The above observation for the first time demonstrated entangled photon pair generation from an integrated 4H-SiCOI platform. Quantum information systems are very sensitive to noise, which can greatly reduce the fidelity of quantum information. This work achieved a high CAR (coincidence-to-accidental ratio) of photon pair generation (>600) and a visibility of two-photon interference fringe (>99%), experimentally demonstrating that the noise level in such an SiC platform satisfies the requirements of quantum information devices based on single photons.

Looking forward, the performance of entangled photon pair generation from spontaneous four-wave mixing of 4H-SiCOI is expected to improve as the 4H-SiC material and nanofabrication technology develop, broadening its quantum applications7. 4H-SiC possesses both second-order and third-order nonlinearity. Quantum light sources based on second-order nonlinearities such as second harmonic generation and sum frequency generation, are expected in the near future, which will also provide flexibility for wavelength conversion.

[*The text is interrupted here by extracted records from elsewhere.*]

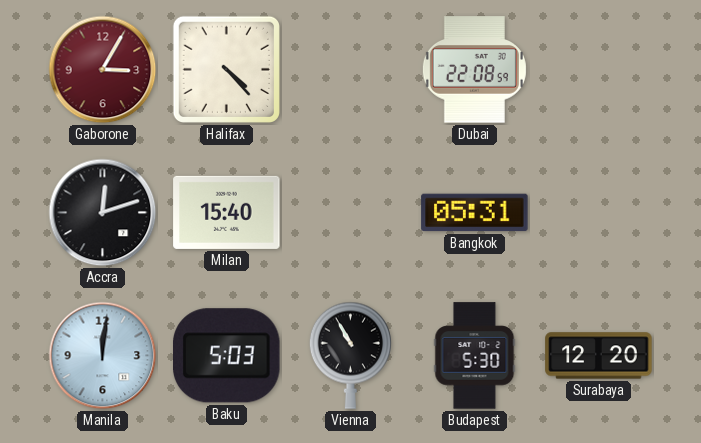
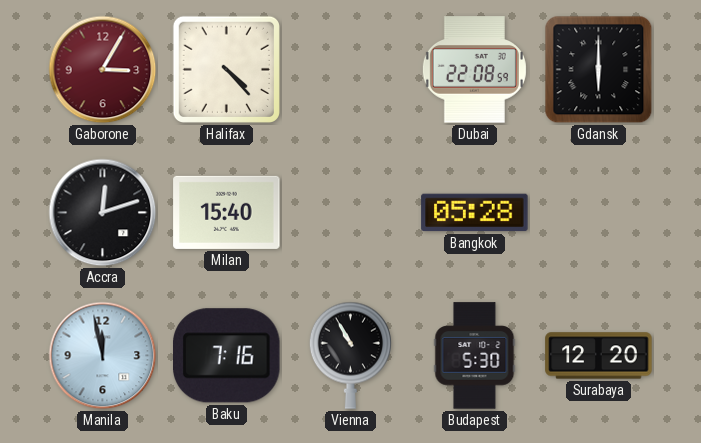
Gdansk: none -> 6:00
Bangkok: 05:31 -> 05:28
Manila: 12:01 -> 11:58
Baku: 5:03 -> 7:16
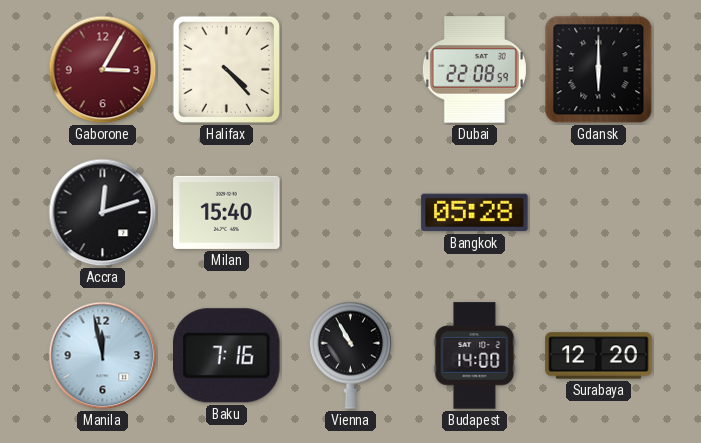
Budapest: 5:30 -> 14:00
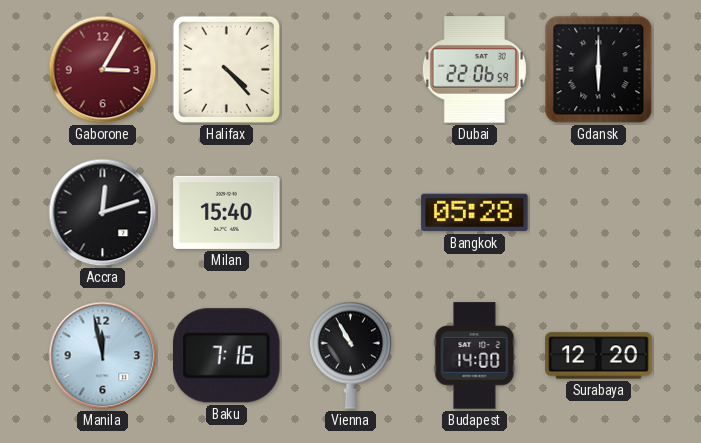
Dubai: 22:08 -> 22:06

It is foreseeable that the potential of the SiCOI platform will be gradually released as material quality and nanofabrication technology advance. Among the widely available polytype of SiC, 3 C and 4H, 4H-SiC shows the best crystal quality benefitting from its extensive application in power electronics. Therefore the above observation is from this polytype. 3C-SiC possesses slightly different optical properties. For now, 3C-SiCOI has demonstrated better performance in electro-optical modulation than 4H-SiCOI8. This versatility incites competition among different polytypes and speeds up the technology maturity, which in general helps SiC emerge as a promising material platform for QPIC.